Michael Heseltine has personal wealth, and a lifestyle, that is far removed from the vast bulk of people living in Britain’s inner cities, let alone those who took part in the riots. He spends his working life flitting in the back of a car between a beautiful home in Belgravia, and an even more beautiful home in the English countryside, complete with a remarkable garden that is his true pride and joy, dropping in and out of the Lords, his businesses, and the little office he has for the work he is doing on regional investment for the government.

So on one level, he has all the qualifications needed for an ‘out of touch’ stamp to be plastered all over his forehead. But though a Tory to the root of every hair on his head, he is one of those rare Tories who not only feels a sense of responsibility for the deprived, but also thinks about how and why they live the lives they do. I genuinely feel that with David Cameron, George Osborne and some of the other well-heeled members of the Cabinet, they not only lack any understanding of the lives of millions of people they now govern for, but that they also lack the wherewithal to begin such understanding, and that they don’t make much effort to develop it.

When you are from their kind of backgrounds, living their kinds of lives, I think they need to make that effort. For much of his career, Heseltine has done so, and it shows. He is still a Tory rather than a genuine progressive, but he has thought deeply about the kind of issues that lead to the kind of riots we saw recently.

His article in The Times today is worth reading, not least by his fellow Tories. It is written subtly and politiely – as Margaret Thatcher knows, he was always good at code.
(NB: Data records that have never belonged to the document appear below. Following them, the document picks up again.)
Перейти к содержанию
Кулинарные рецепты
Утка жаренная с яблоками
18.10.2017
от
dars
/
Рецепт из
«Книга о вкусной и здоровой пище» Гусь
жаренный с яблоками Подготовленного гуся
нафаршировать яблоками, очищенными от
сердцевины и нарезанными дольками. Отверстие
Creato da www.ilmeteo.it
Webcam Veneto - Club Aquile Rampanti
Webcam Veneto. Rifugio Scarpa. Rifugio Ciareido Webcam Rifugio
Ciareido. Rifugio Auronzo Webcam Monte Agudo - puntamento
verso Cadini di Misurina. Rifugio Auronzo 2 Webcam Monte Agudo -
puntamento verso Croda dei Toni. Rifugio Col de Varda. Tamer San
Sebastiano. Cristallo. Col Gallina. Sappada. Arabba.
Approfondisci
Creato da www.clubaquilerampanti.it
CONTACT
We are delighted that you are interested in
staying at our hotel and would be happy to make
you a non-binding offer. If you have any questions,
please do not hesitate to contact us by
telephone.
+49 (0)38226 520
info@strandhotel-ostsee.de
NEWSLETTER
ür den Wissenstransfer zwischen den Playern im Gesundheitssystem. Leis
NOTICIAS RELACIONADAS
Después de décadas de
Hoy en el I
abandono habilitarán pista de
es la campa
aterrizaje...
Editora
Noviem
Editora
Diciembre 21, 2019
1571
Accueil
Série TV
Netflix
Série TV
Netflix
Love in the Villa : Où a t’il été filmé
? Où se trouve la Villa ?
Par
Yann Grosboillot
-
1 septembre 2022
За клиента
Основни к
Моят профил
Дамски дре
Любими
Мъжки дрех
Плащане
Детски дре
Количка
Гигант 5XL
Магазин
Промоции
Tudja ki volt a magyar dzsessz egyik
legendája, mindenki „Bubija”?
But there is a clear warning to Cameron not to overdo the Broken Britain stuff, and a clear plea for the current government to do more to address the deprivation that inevitably has a role in social disorder. But above all, it is a plea to turn the localism slogan into policies that live up to it.
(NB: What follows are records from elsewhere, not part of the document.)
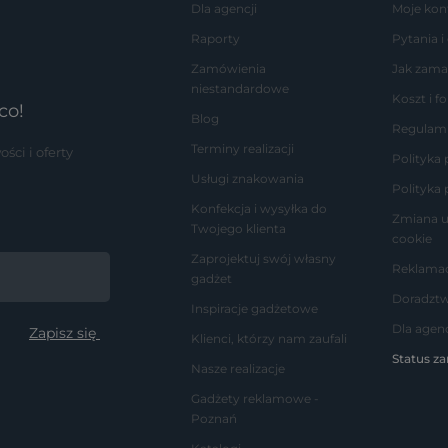
Dla agencji
Moje kon
Raporty
Pytania i
Zamówienia
Jak zama
niestandardowe
Koszt i 
co!
Blog
Regulam
Terminy realizacji
ci i oferty
Polityka
Usługi znakowania
Polityka 
Konfekcja i wysyłka do
Zmiana u
Twojego klienta
cookie
Zaprojektuj swój własny
Reklamac
gadżet
Doradzt
Inspiracje gadżetowe
Dla agenc
Klienci, którzy nam zaufali
Status z
Nasze realizacje
Gadżety reklamowe -
Poznań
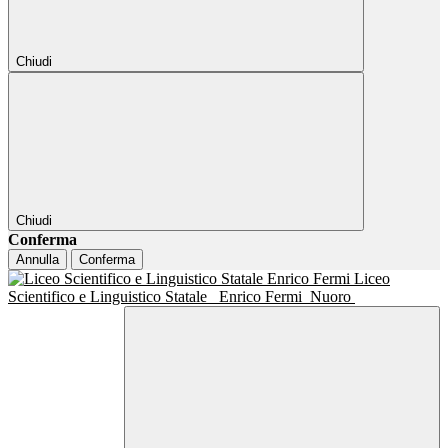
Chiudi
Chiudi
Conferma
Annulla
Conferma
Liceo
Scientifico e Linguistico Statale
Enrico Fermi
Nuoro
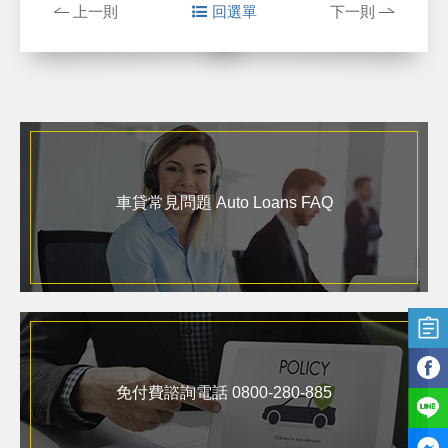
上一則
回選單
下一則
車貸常見問題 Auto Loans FAQ
免付費諮詢電話 0800-280-885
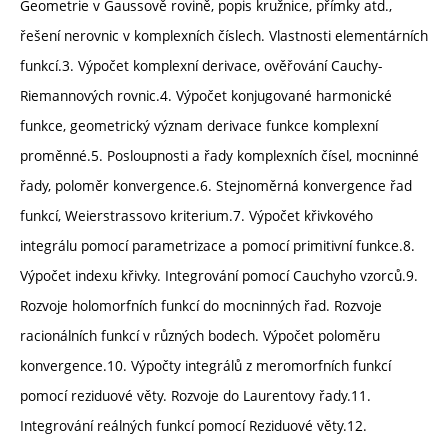
Geometrie v Gaussově rovině, popis kružnice, přímky atd.,
řešení nerovnic v komplexních číslech. Vlastnosti elementárních
funkcí.3. Výpočet komplexní derivace, ověřování Cauchy-
Riemannových rovnic.4. Výpočet konjugované harmonické
funkce, geometrický význam derivace funkce komplexní
proměnné.5. Posloupnosti a řady komplexních čísel, mocninné
řady, poloměr konvergence.6. Stejnoměrná konvergence řad
funkcí, Weierstrassovo kriterium.7. Výpočet křivkového
integrálu pomocí parametrizace a pomocí primitivní funkce.8.
Výpočet indexu křivky. Integrování pomocí Cauchyho vzorců.9.
Rozvoje holomorfních funkcí do mocninných řad. Rozvoje
racionálních funkcí v různých bodech. Výpočet poloměru
konvergence.10. Výpočty integrálů z meromorfních funkcí
pomocí reziduové věty. Rozvoje do Laurentovy řady.11.
Integrování reálných funkcí pomocí Reziduové věty.12.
Much in his article is an echo of that written by Tony Blair at the weekend, in that he sees the problem as one caused by a minority of dysfctional families cut off from mainstream values and mores, that these families are exceptions not norms. They share too a belief in the importance of tackling the underlying issues area by area, street by street, if need be family by family.

It cannot be done by will alone. It cannot be done by Whitehall and Westminster alone. It needs, as Heseltine says, localism to be converted from slogan to practice. He also rightly notes – in relation to what he calls the mistake of the abolition of Regional Development Authorities – that in some areas decisions taken by the government run counter to their stated objectives.
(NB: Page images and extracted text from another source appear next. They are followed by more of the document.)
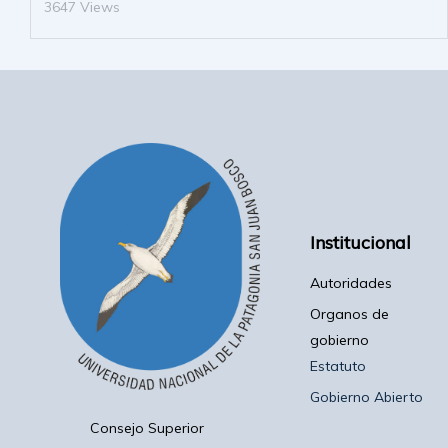
3647 Views
Institucional
Autoridades
Organos de
gobierno
Estatuto
Gobierno Abierto
Consejo Superior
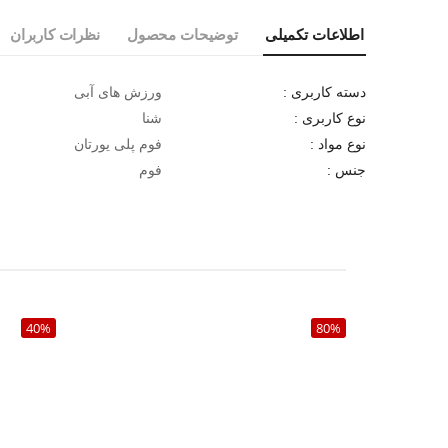
اطلاعات تکمیلی
توضیحات محصول
نظرات کاربران
ورزش های آبی
دسته کاربری :
شنا
نوع کاربری :
فوم پلی یورتان
نوع مواد :
فوم
جنس :
40%
80%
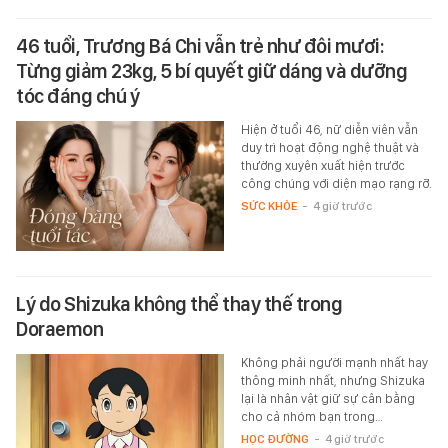
46 tuổi, Trương Bá Chi vẫn trẻ như đôi mươi:
Từng giảm 23kg, 5 bí quyết giữ dáng và dưỡng
tóc đáng chú ý
Hiện ở tuổi 46, nữ diễn viên vẫn
duy trì hoạt động nghệ thuật và
thường xuyên xuất hiện trước
công chúng với diện mạo rạng rỡ.
SỨC KHỎE
-
4 giờ trước
Lý do Shizuka không thể thay thế trong
Doraemon
Không phải người mạnh nhất hay
thông minh nhất, nhưng Shizuka
lại là nhân vật giữ sự cân bằng
cho cả nhóm bạn trong…
HỌC ĐƯỜNG
-
4 giờ trước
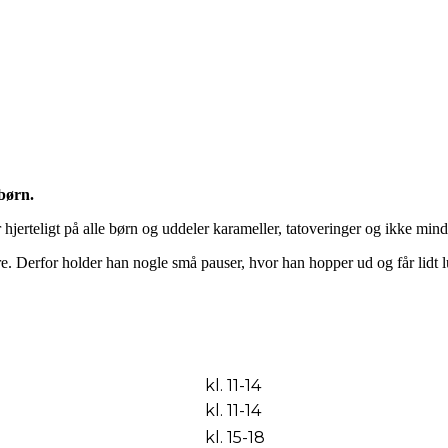
børn.
hjerteligt på alle børn og uddeler karameller, tatoveringer og ikke min
e. Derfor holder han nogle små pauser, hvor han hopper ud og får lidt 
kl. 11-14
kl. 11-14
kl. 15-18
So much of this is about leadership. He concludes his article with a reference to the report he wrote on the riots thirty years ago. ‘My report noted that problems festered in the inner cities because there were no local leaders to take charge. The problem is the same today.’

For all their talk of localism, the government are taking power and resources away from local government when, as Heseltine says, they should be going in the opposite direction. I know Cameron has a lot going on at the moment. But I hope he finds time to get behind the paywall and read it.